Reproduce the opening lines of the records exactly, up to and including the line in which "teapot: none [127,444,212,514]" occurs.

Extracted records
○ ○ ○ ○ ○

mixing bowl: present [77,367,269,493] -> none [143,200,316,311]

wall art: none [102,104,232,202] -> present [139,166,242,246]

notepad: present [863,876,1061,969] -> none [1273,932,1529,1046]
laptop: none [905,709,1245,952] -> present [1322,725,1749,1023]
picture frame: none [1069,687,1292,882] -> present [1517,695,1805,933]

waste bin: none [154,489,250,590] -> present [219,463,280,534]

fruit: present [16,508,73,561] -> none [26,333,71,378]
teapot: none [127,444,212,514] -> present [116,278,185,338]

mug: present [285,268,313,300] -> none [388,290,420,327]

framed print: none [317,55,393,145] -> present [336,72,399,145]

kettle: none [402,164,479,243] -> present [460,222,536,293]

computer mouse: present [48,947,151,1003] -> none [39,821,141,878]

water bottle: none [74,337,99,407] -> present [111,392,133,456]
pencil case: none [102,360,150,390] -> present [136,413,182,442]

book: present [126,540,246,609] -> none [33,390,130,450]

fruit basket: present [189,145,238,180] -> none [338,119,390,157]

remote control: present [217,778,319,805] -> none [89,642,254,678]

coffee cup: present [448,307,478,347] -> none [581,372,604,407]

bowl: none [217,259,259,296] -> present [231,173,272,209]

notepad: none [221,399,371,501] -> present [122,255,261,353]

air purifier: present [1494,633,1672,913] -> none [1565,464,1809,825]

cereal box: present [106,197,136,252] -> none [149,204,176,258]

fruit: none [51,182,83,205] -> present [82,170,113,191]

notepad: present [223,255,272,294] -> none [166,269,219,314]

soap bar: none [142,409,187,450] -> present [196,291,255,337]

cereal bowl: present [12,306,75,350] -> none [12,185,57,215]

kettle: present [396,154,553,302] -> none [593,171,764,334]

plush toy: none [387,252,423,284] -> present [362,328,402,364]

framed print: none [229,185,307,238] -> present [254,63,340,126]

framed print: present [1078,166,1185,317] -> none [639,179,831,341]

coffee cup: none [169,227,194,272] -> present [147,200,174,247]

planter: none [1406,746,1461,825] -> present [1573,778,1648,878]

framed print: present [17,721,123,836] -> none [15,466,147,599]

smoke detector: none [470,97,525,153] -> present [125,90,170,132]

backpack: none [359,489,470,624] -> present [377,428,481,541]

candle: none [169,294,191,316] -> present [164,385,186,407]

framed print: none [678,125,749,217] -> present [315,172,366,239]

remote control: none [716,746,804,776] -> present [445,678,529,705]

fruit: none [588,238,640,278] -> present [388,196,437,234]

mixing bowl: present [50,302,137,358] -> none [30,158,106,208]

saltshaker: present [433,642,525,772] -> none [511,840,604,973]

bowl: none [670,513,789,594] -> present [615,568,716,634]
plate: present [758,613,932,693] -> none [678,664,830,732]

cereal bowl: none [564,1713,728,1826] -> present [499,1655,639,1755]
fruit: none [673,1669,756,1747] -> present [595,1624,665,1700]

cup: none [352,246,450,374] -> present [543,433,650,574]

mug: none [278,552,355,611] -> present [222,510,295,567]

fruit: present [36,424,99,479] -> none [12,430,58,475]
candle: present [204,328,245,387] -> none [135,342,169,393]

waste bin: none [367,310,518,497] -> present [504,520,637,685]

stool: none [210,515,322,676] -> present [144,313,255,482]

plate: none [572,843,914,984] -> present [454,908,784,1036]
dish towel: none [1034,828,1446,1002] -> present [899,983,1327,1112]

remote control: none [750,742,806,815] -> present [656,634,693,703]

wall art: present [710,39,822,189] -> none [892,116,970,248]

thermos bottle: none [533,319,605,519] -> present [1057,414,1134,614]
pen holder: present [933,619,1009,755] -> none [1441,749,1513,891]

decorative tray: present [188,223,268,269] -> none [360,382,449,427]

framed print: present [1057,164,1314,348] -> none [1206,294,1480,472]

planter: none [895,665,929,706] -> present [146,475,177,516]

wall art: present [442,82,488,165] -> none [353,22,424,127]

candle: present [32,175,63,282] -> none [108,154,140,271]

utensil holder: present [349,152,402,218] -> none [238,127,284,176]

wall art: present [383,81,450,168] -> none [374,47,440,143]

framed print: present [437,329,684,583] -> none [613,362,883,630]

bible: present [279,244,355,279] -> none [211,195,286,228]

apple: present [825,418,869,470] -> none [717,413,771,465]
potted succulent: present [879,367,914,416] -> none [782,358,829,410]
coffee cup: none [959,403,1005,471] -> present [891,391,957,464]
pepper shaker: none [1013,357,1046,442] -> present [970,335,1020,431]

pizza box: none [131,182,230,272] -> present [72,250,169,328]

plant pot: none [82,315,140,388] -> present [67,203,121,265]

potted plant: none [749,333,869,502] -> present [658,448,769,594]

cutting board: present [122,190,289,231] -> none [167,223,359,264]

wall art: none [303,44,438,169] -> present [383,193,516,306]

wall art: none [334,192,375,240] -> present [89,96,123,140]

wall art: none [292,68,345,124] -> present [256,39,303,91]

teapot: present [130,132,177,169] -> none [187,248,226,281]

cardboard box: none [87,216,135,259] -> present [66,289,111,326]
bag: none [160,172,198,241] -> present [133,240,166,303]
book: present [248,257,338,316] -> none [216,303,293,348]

○ ○ ○ ○ ○

__WRITTEN REPLY__.
mixing bowl: present [77,367,269,493] -> none [143,200,316,311]

wall art: none [102,104,232,202] -> present [139,166,242,246]

notepad: present [863,876,1061,969] -> none [1273,932,1529,1046]
laptop: none [905,709,1245,952] -> present [1322,725,1749,1023]
picture frame: none [1069,687,1292,882] -> present [1517,695,1805,933]

waste bin: none [154,489,250,590] -> present [219,463,280,534]

fruit: present [16,508,73,561] -> none [26,333,71,378]
teapot: none [127,444,212,514] -> present [116,278,185,338]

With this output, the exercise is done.